La collection Chevassu (II)

La Bibliothèque de l’Académie nationale de médecine publie aujourd’hui dans le catalogue collectif Calames le volume III de la série médecine, de la collection de Maurice Chevassu, après les volumes I et V. Il comprend des documents portant sur 83 personnalités classées par date de naissance, de Philippe Petit-Radel (1749-1815) à Adolphe Gubler (1821-1885). Œuvre de collectionneur, le recueil de Maurice Chevassu contient quelques pièces anecdotiques évoquant la mémoire de médecins illustres, tel ce billet d’entrée pour 4 personnes à la ménagerie du Muséum d’histoire naturelle signé par Claude Bernard.

Mais la collection de Maurice Chevassu a d’autres mérites. Tout d’abord, elle constitue un recueil important pour l’iconographie de la profession médicale. Ce volume III, qui couvre la période d’apparition et de diffusion de la photographie, contient ainsi quelques photographies de personnalités médicales, qui ouvrent une nouvelle page de l’histoire du portrait de médecin, si étroitement lié à sa position sociale. On y trouvera par exemple une photographie tardive (vers 1860) de Bretonneau par Pierre-Ambroise Richebourg.

La collection fait apparaître des réseaux de sociabilité, le plus souvent au sein du milieu médical, même si certaines personnalités littéraires, artistiques ou politiques peuvent aussi figurer comme destinataire ou sujet des lettres (la princesse Ghika, Dantan, le comte de Chambord…). De nombreuses lettres concernent différents aspects de la vie académique et scientifique. Le dossier d’Édouard Brown-Séquard est à cet égard très riche : avec 11 lettres conservées, sont évoquées son active campagne pour l’élection à l’Académie des sciences qu’il emporte face à Germain Sée (en dépit de la « répugnance » qu’il confesse « à la perspective des visites qu’il doit faire en vue de son élection »), ou encore la création avec Vulpian et Charcot des Archives de physiologie normale & pathologique.

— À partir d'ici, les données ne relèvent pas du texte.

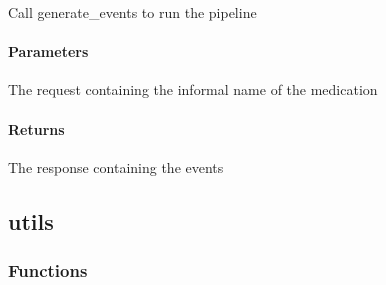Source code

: \documentclass[letterpaper,10pt,english]{sphinxmanual}
\begin{document}

\begin{fulllineitems}
\label{\detokenize{autoapi/app/index:app.run_pipeline}}
\pysigstartsignatures
{}
\pysigstopsignatures
\sphinxAtStartPar
Call generate\_events to run the pipeline


\paragraph{Parameters}
\label{\detokenize{autoapi/app/index:id1}}\begin{description}
\sphinxAtStartPar
The request containing the informal name of the medication

\end{description}


\paragraph{Returns}
\label{\detokenize{autoapi/app/index:returns}}\begin{description}
\sphinxAtStartPar
The response containing the events

\end{description}

\end{fulllineitems}


\sphinxstepscope


\subsection{utils}
\label{\detokenize{autoapi/utils/index:module-utils}}\label{\detokenize{autoapi/utils/index:utils}}\label{\detokenize{autoapi/utils/index::doc}}

\subsubsection{Functions}
\label{\detokenize{autoapi/utils/index:functions}}
\end{document}
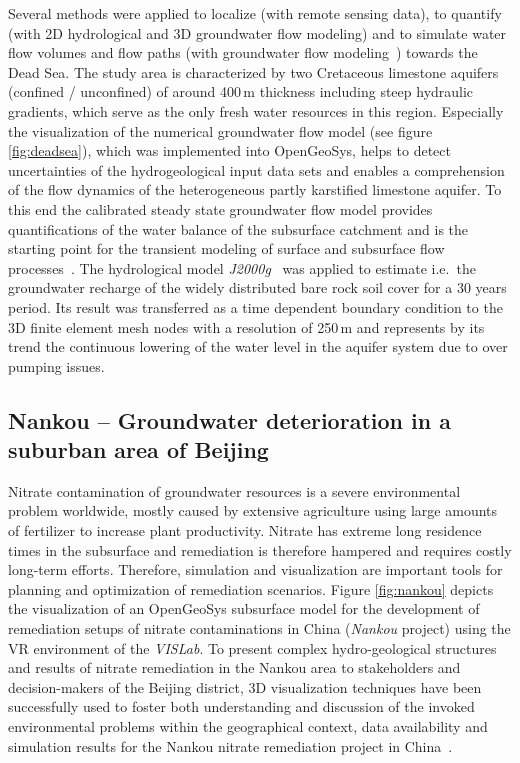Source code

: \documentclass[twocolumn]{svjour3}          %
\begin{document}
Several methods were applied to localize (with remote sensing data), to quantify (with 2D hydrological and 3D groundwater flow modeling) and to simulate water flow volumes and flow paths (with groundwater flow modeling~\cite{graebe:modelcare}) towards the Dead Sea. The study area is characterized by two Cretaceous limestone aquifers (confined / unconfined) of around 400\,m thickness including steep hydraulic gradients, which serve as the only fresh water resources in this region. Especially the visualization of the numerical groundwater flow model (see figure \ref{fig:deadsea}), which was implemented into OpenGeoSys, helps to detect uncertainties of the hydrogeological input data sets and enables a comprehension of the flow dynamics of the heterogeneous partly karstified limestone aquifer. To this end the calibrated steady state groundwater flow model provides quantifications of the water balance of the subsurface catchment and is the starting point for the transient modeling of surface and subsurface flow processes~\cite{graebe:wessti}. The hydrological model \emph{J2000g}~\cite{KrauseKralisch:2005, Krause:2001} was applied to estimate i.e.~the groundwater recharge of the widely distributed bare rock soil cover for a 30 years period. Its result was transferred as a time dependent boundary condition to the 3D finite element mesh nodes with a resolution of 250\,m and represents by its trend the continuous lowering of the water level in the aquifer system due to over pumping issues.

\subsection{Nankou -- Groundwater deterioration in a suburban area of Beijing}
\label{nankou}

Nitrate contamination of groundwater resources is a severe environmental problem worldwide, mostly caused by extensive agriculture using large amounts of fertilizer to increase plant productivity. Nitrate has extreme long residence times in the subsurface and remediation is therefore hampered and requires costly long-term efforts. Therefore, simulation and visualization are important tools for planning and optimization of remediation scenarios. Figure \ref{fig:nankou} depicts the visualization of an OpenGeoSys subsurface model for the development of remediation setups of nitrate contaminations in China (\emph{Nankou} project) using the VR environment of the \emph{VISLab}. To present complex hydro-geological structures and results of nitrate remediation in the Nankou area to stakeholders and decision-makers of the Beijing district, 3D visualization techniques have been successfully used to foster both understanding and discussion of the invoked environmental problems within the geographical context, data availability and simulation results for the Nankou nitrate remediation project in China~\cite{sun:ees}.
\end{document}
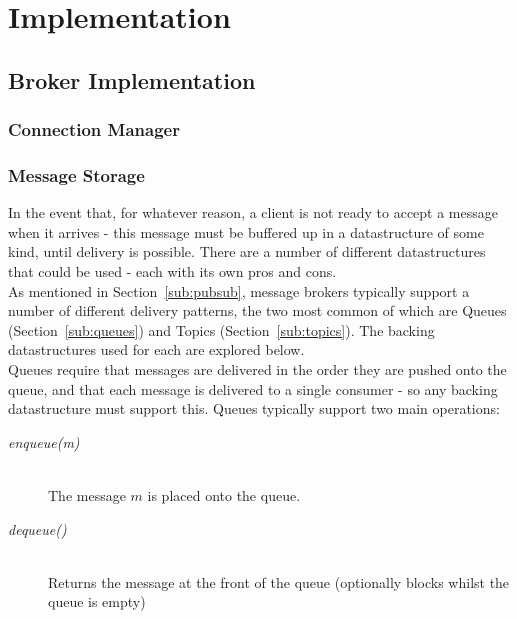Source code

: \chapter{Implementation}
\label{chap:Implementation}

\section{Broker Implementation}
\label{sec:Broker Implementation}


\subsection{Connection Manager}
\label{sub:Connection Manager}


\subsection{Message Storage}
\label{sub:messageStorage}

In the event that, for whatever reason, a client is not ready to accept a
message when it arrives - this message must be buffered up in a datastructure of
some kind, until delivery is possible. There are a number of different
datastructures that could be used - each with its own pros and cons. \\

As mentioned in Section~\ref{sub:pubsub}, message brokers typically support a
number of different delivery patterns, the two most common of which are Queues
(Section~\ref{sub:queues}) and Topics (Section~\ref{sub:topics}). The backing
datastructures used for each are explored below. \\

Queues require that messages are delivered in the order they are pushed onto the
queue, and that each message is delivered to a single consumer - so any backing
datastructure must support this. Queues typically support two main operations:

\begin{description}
  \item[\textit{enqueue(m)}] \hfill \\
    The message $m$ is placed onto the queue.
  \item[\textit{dequeue()}] \hfill \\
    Returns the message at the front of the queue (optionally blocks whilst the queue is empty)
\end{description}

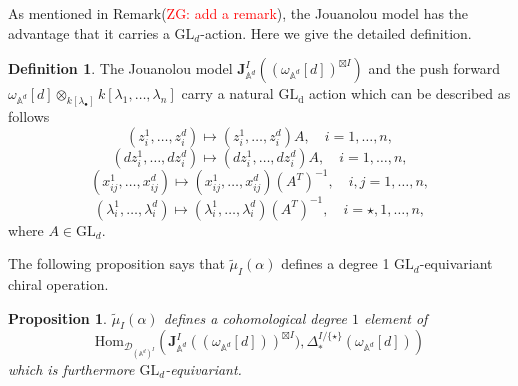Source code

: \documentclass[11pt]{amsart}
\newtheorem{prop}[thm]{Proposition}
\theoremstyle{definition}
\newtheorem{defn}[thm]{Definition}
\theoremstyle{remark}
\numberwithin{equation}{section}
\newcommand{\Gui}[1]{(\textcolor{red}{ZG: #1})}
\begin{document}
As mentioned in Remark\Gui{add a remark}, the Jouanolou model has the advantage that it carries a $\mathrm{GL}_d$-action. Here we give the detailed definition. 
\begin{defn}
   The Jouanolou model $ \mathbf{J}^{ I}_{\mathbb{A}^{d}}((\omega_{\mathbb{A}^{d}}[d])^{\boxtimes I})$ and the push forward $\omega_{\mathbb{A}^{d}}[d]\otimes_{k[\lambda_{\bullet}]}k[\lambda_{1},\dots,\lambda_{n}]$ carry a natural $\mathrm{GL_d}$ action which can be described as follows
   $$
   (z^1_i,\dots,z^d_i)\mapsto  (z^1_i,\dots,z^d_i)A,\quad i=1,\dots,n,
   $$
    $$
   (dz^1_i,\dots,dz^d_i)\mapsto  (dz^1_i,\dots,dz^d_i)A,\quad i=1,\dots,n,
   $$
    $$
   (x^1_{ij},\dots,x^d_{ij})\mapsto  (x^1_{ij},\dots,x^d_{ij})(A^{T})^{-1},\quad i,j=1,\dots,n,
   $$
 $$
   (\lambda^1_i,\dots,\lambda^d_i)\mapsto  (\lambda^1_i,\dots,\lambda^d_i)(A^{T})^{-1},\quad i=\star,1,\dots,n,
   $$
   where $A\in \mathrm{GL}_d$.
\end{defn}
The following proposition says that $\tilde{\mu}_{ I}(\alpha)$ defines a degree 1 $\mathrm{GL}_d$-equivariant chiral operation.
\begin{prop}
    $\tilde{\mu}_{ I}(\alpha)$ defines a cohomological degree $1$ element of
    \[
      \mathrm{Hom}_{\mathcal{D}_{(\mathbb{A}^d)^{I}}}\left(\mathbf{J}_{\mathbb{A}^d}^{I}((\omega_{\mathbb{A}^{d}}[d]))^{\boxtimes I}),\Delta^{I/\{\star\}}_*(\omega_{\mathbb{A}^{d}}[d])\right)
    \]
which is furthermore $\mathrm{GL}_d$-equivariant.
\end{prop}
\end{document}
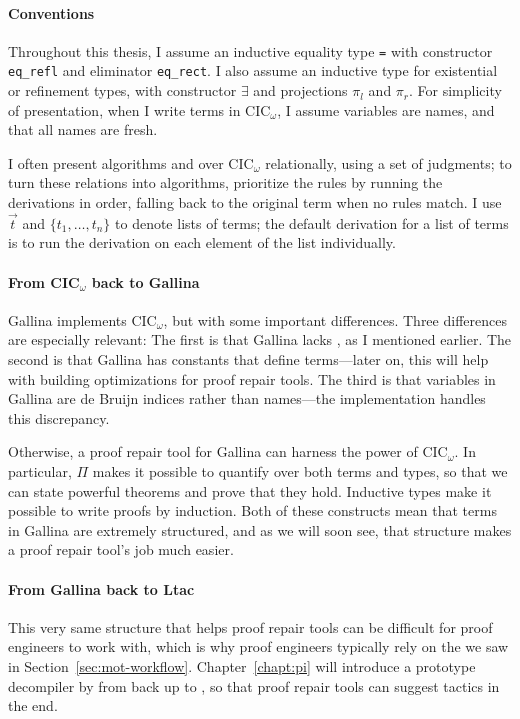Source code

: \paragraph{Conventions}
Throughout this thesis, I assume an inductive  equality type \lstinline{=} with constructor \lstinline{eq_refl}
and eliminator \lstinline{eq_rect}.
I also assume an inductive type \intro{$\Sigma$} for existential or refinement types,
with constructor $\exists$ and projections $\pi_l$ and $\pi_r$.
For simplicity of presentation, when I write terms in CIC$_{\omega}$, I assume variables are names, and that all names are fresh.

I often present  algorithms and  over CIC$_{\omega}$ relationally, using a set of judgments; %
to turn these relations into algorithms, prioritize the rules by running the derivations in
order, falling back to the original term when no rules match.
I use $\vec{t}$ and $\{t_1, \ldots, t_n\}$ to denote lists of terms;
the default derivation for a list of terms is to run the derivation on each element of the list individually. 

\paragraph{From CIC$_{\omega}$ back to Gallina}
Gallina implements CIC$_{\omega}$, but with some important differences.
Three differences are especially relevant:
The first is that Gallina lacks , as I mentioned earlier.
The second is that Gallina has constants that define terms---later on, this will help with building optimizations for proof repair tools.
The third is that variables in Gallina are de Bruijn indices rather than names---the implementation handles this discrepancy.

Otherwise, a proof repair tool for Gallina can harness the power of CIC$_{\omega}$.
In particular, $\Pi$ makes it possible to quantify over both terms and types,
so that we can state powerful theorems and prove that they hold.
Inductive types make it possible to write proofs by induction.
Both of these constructs mean that terms in Gallina are extremely structured,
and as we will soon see, that structure makes a proof repair tool's job much easier.

\paragraph{From Gallina back to Ltac}
This very same structure that helps proof repair tools can be difficult for proof engineers to work with,
which is why proof engineers typically rely on the   we saw in Section~\ref{sec:mot-workflow}.
Chapter~\ref{chapt:pi} will introduce a prototype decompiler by  from  back up to ,
so that proof repair tools can suggest tactics in the end.

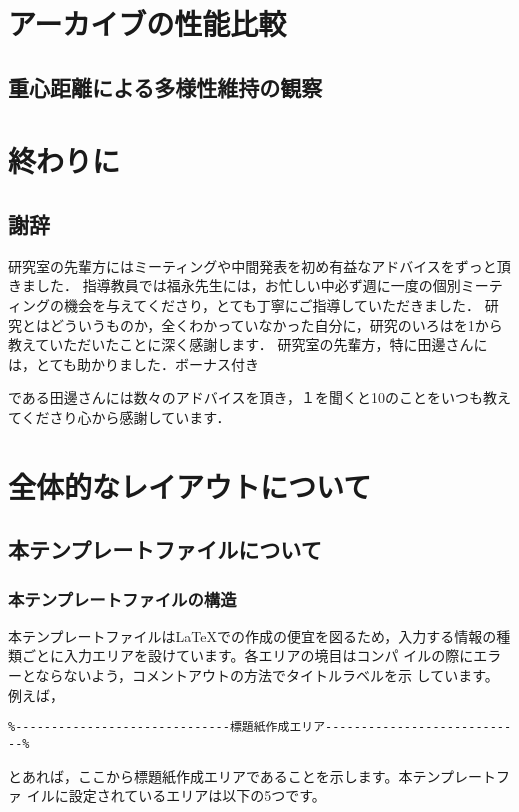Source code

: \documentclass[a4paper,11pt,oneside,openany]{jsbook}
\begin{document}
\chapter{アーカイブの性能比較}
\section{重心距離による多様性維持の観察}
\section{}

\chapter{終わりに}
\section{謝辞}
研究室の先輩方にはミーティングや中間発表を初め有益なアドバイスをずっと頂きました．
指導教員では福永先生には，お忙しい中必ず週に一度の個別ミーティングの機会を与えてくださり，とても丁寧にご指導していただきました．
研究とはどういうものか，全くわかっていなかった自分に，研究のいろはを1から教えていただいたことに深く感謝します．
研究室の先輩方，特に田邊さんには，とても助かりました．ボーナス付き

である田邊さんには数々のアドバイスを頂き，１を聞くと10のことをいつも教えてくださり心から感謝しています．



\chapter{全体的なレイアウトについて}

\section{本テンプレートファイルについて}
\subsection{本テンプレートファイルの構造}
本テンプレートファイルは\LaTeX{}での作成の便宜を図るため，入力する情報の種
類ごとに入力エリアを設けています。各エリアの境目はコンパ
イルの際にエラーとならないよう，コメントアウトの方法でタイトルラベルを示
しています。
例えば，
\begin{verbatim}
%------------------------------標題紙作成エリア----------------------------%  
\end{verbatim}
とあれば，ここから標題紙作成エリアであることを示します。本テンプレートファ
イルに設定されているエリアは以下の5つです。
\end{document}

Dans une lettre qu’il lui adresse le 29 avril 1878 qu’il lui adresse (Ms 902 (1773) n° 75, lettre n° 1), Brown-Séquart fait part à Paul Bert de la « révélation » qu’a été pour lui une présentation faite par Paul Bert devant l’Académie des sciences (il s’agit en fait de P. Bert, « De l’action de l’oxygène sur les éléments anatomiques », Comptes rendus de l’Académie des sciences, 1878, 1er semestre, T. LXXXVI, n° 8, séance du 25 février 1878, p. 546-550).

Le même texte fait écho à l’engagement républicain de Édouard Brown-Séquard comme de Paul Bert et à la crise de 1877, avec la dissolution de la chambre par le président Mac Mahon, et l’élection en décembre d’une chambre à majorité républicaine (dont fait partie l’Union républicaine à laquelle appartient Paul Bert, alors réélu député).

Les lettres de Jules Béclard relèvent d’un autre registre, grâce à trois lettres datées des années 1882-1883 et adressées à Louis Hubert Farabeuf, alors chef des travaux anatomiques, qui donnent quelques exemples de problèmes quotidiens de gestion de la Faculté de médecine de Paris (Jules Béclard en est alors le doyen) : il lui demande de procéder à la désignation du professeur et de l’aide d’anatomie chargés d’assister les professeurs de la faculté, l’informe qu’il ne remet pas en cause l’indemnité de 500 francs proposés versée à  Adolphe Jalaguier pour travaux extraordinaires ; en tant que doyen de la Faculté de médecine de Paris, il fixe les horaires de travail des bureaux du secrétariat et du service des travaux pratiques d’anatomie et du service des archives ; il lui fait part du montant des indemnités accordées par le ministre aux docteurs en médecine qui ont assuré des cours complémentaires aux élèves de l’école pratique, Arnaud-Edmond Routier, Auguste Nélaton et Paul Segond, et lui demande de les en instruire.

L’inventaire détaillé de la collection Chevassu se poursuivra au cours des prochains mois.